### 你的任务
把下面所有行照原样重写一遍，答案里不要放图片。

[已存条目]

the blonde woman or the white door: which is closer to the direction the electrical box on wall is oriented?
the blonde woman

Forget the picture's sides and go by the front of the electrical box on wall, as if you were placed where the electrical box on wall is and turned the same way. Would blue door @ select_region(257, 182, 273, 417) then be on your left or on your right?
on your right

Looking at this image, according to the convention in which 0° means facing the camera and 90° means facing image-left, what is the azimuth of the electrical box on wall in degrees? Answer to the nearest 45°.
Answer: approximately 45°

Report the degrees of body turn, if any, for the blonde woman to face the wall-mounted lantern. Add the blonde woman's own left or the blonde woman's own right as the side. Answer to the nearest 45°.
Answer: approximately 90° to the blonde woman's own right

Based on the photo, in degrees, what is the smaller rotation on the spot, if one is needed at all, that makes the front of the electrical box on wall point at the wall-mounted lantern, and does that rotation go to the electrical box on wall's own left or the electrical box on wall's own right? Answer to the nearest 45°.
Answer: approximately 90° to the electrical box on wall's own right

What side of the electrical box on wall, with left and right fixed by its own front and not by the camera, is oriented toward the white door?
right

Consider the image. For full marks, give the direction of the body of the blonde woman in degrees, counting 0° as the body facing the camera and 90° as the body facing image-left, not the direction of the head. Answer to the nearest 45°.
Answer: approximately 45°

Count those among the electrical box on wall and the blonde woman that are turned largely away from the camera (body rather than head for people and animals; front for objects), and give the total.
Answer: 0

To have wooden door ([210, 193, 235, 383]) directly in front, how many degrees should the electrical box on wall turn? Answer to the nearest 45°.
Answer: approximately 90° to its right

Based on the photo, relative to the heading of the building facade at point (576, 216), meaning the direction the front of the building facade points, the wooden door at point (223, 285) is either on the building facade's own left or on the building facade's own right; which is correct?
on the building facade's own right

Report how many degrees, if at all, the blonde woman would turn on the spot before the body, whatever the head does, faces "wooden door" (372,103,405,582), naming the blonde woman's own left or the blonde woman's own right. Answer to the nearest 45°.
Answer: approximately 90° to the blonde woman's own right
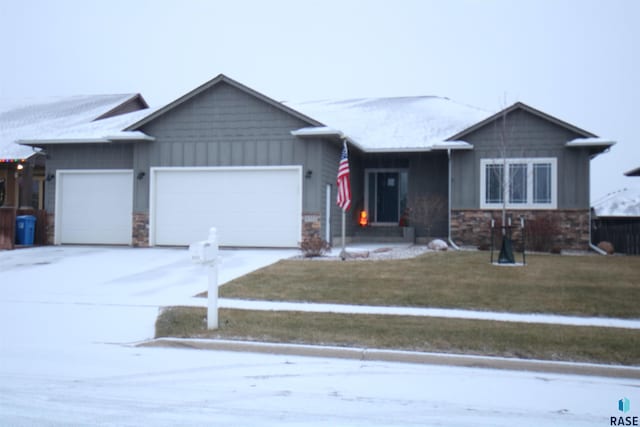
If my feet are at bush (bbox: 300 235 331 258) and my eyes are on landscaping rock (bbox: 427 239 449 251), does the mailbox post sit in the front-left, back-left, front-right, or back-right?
back-right

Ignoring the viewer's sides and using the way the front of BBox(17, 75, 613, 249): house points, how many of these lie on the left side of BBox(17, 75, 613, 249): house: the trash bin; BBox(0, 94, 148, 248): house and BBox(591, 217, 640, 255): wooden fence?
1

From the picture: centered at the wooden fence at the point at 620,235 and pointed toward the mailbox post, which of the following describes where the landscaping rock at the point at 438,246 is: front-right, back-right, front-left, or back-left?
front-right

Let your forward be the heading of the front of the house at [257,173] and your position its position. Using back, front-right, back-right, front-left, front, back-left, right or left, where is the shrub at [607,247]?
left

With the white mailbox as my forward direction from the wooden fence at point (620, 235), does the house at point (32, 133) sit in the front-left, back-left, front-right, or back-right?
front-right

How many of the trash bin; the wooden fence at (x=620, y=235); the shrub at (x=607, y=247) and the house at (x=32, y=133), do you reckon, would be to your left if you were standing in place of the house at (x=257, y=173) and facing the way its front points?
2

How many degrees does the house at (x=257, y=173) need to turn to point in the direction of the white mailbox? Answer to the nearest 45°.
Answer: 0° — it already faces it

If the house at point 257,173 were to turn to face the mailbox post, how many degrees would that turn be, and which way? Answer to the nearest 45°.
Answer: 0° — it already faces it

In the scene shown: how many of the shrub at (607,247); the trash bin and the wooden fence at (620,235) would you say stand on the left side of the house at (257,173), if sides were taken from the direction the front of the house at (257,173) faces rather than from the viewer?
2

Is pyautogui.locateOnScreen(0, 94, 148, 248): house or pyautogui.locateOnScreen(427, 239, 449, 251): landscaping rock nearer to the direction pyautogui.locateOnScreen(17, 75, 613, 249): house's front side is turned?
the landscaping rock

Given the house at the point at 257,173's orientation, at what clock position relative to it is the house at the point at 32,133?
the house at the point at 32,133 is roughly at 4 o'clock from the house at the point at 257,173.

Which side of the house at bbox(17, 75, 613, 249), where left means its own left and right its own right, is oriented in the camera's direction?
front

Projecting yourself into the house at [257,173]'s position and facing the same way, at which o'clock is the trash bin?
The trash bin is roughly at 3 o'clock from the house.

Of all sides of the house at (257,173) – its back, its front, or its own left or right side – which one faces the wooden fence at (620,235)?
left

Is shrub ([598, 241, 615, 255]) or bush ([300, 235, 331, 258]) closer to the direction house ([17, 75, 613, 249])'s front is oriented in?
the bush
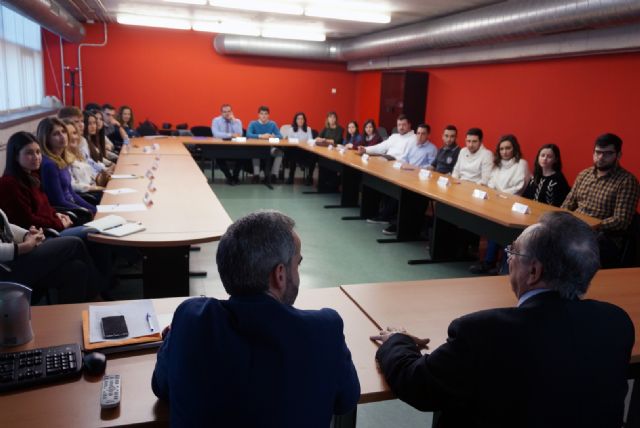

### 练习答案
the blonde woman or the white door: which is closer to the direction the electrical box on wall is oriented?
the blonde woman

Forget the picture's sides and go by the front of the electrical box on wall, as if you were placed where the electrical box on wall is and turned the same way. Would blue door @ select_region(257, 182, 273, 417) then be on your left or on your right?
on your right

Looking at this image, according to the convention in which 0° means facing the camera and 90° means facing image-left, what is the azimuth of the electrical box on wall in degrees? Answer to the nearest 45°.
Answer: approximately 45°

Report the degrees of body turn, if any, for the blonde woman to face the wall-mounted lantern. Add the blonde woman's own left or the blonde woman's own right as the side. Answer to the nearest 45°.
Answer: approximately 90° to the blonde woman's own right

Based on the photo, in degrees, what is the smaller rotation on the spot, if one is needed at all, that makes the front of the electrical box on wall point at the wall-mounted lantern, and does that rotation go to the electrical box on wall's own left or the electrical box on wall's own right? Answer to the nearest 45°.
Answer: approximately 90° to the electrical box on wall's own right

What side of the electrical box on wall, with left and right fixed by its own front and not by the camera, is oriented toward the white door?
right

Consider the image. For full marks, give the direction of the body of the blonde woman in degrees, counting 0° as the body facing the camera and 90° as the body facing image-left, not the direction of the head. Answer to the nearest 45°.
Answer: approximately 45°

Count those among the electrical box on wall and the blonde woman that are turned largely away from the camera (body rather than head for people and animals; front for objects), and give the total.
Answer: 0

To have wooden door ([210, 193, 235, 383]) directly in front, how many degrees should the electrical box on wall turn? Answer to the nearest 45°.
Answer: approximately 90° to its right

Based on the photo, relative to the heading of the building facade at point (576, 216), meaning the direction the front of the building facade points, the wooden door at point (223, 285) is either on the building facade's own left or on the building facade's own right; which is correct?
on the building facade's own right

Report how many degrees, if at all, the blonde woman would turn on the spot before the body, whatever the head does, faces "wooden door" (372,103,405,582), naming the blonde woman's own left or the blonde woman's own right. Answer to the nearest 45°.
Answer: approximately 90° to the blonde woman's own right
If my feet are at bush (bbox: 300 235 331 258) and my eyes are on landscaping rock (bbox: 427 239 449 251), does the mailbox post sit in the front-left, back-left, front-right, or back-right?
back-right

Ignoring the viewer's sides and using the way the front of BBox(17, 75, 613, 249): house points, how many of these lie on the left side of BBox(17, 75, 613, 249): house: the trash bin; BBox(0, 94, 148, 248): house and BBox(591, 217, 640, 255): wooden fence?
1

From the picture: centered at the wooden fence at the point at 620,235 and pointed toward the mailbox post, which of the following describes where the landscaping rock at the point at 438,246 is: front-right, back-right, front-left, or back-left?
front-right

Let your forward be the heading of the front of the house at [257,173] and your position its position. Using back, front-right, back-right, front-left, front, back-left, right or left, where is the shrub at [607,247]?
left

With the white mailbox as my forward direction from the wooden fence at point (620, 235), does the house at point (32, 133) sit in the front-left, back-left, front-right, or back-right?
front-right

How many of the trash bin; the wooden fence at (x=620, y=235); the shrub at (x=607, y=247) and the house at (x=32, y=133), do you reckon, would be to your left if you were standing in place of the house at (x=257, y=173) and facing the way its front points?
2

How many degrees does the house at (x=257, y=173) need to turn to point in the direction of the white mailbox? Answer to the nearest 45°.
Answer: 0° — it already faces it

If the house at point 257,173 were to turn to face the mailbox post, how many degrees would that turn be, and which way? Answer to the nearest 45°.
Answer: 0° — it already faces it

In the scene shown: how many of the shrub at (607,247); the trash bin and the wooden fence at (620,235) would you say stand on the left side of the house at (257,173), if sides were taken from the direction the front of the house at (257,173) faces rather than from the viewer?
2

Is pyautogui.locateOnScreen(0, 94, 148, 248): house or pyautogui.locateOnScreen(427, 239, 449, 251): landscaping rock nearer to the direction pyautogui.locateOnScreen(17, 75, 613, 249): house's front side is turned?
the landscaping rock

Given the house at the point at 257,173's orientation, at what clock position relative to it is the house at the point at 32,133?
the house at the point at 32,133 is roughly at 4 o'clock from the house at the point at 257,173.

Which side of the house at bbox(17, 75, 613, 249), where left means its own left and right its own right, is oriented in the camera's direction?
front

Projecting yourself into the house at [257,173]'s position and facing the same way, at which o'clock is the trash bin?
The trash bin is roughly at 3 o'clock from the house.

Of all sides of the house at (257,173) – its back, its front, or its own left or right side – which one faces the wooden fence at (620,235)?
left

Is shrub ([598, 241, 615, 255]) or bush ([300, 235, 331, 258]) closer to the direction house ([17, 75, 613, 249])'s front is oriented in?
the bush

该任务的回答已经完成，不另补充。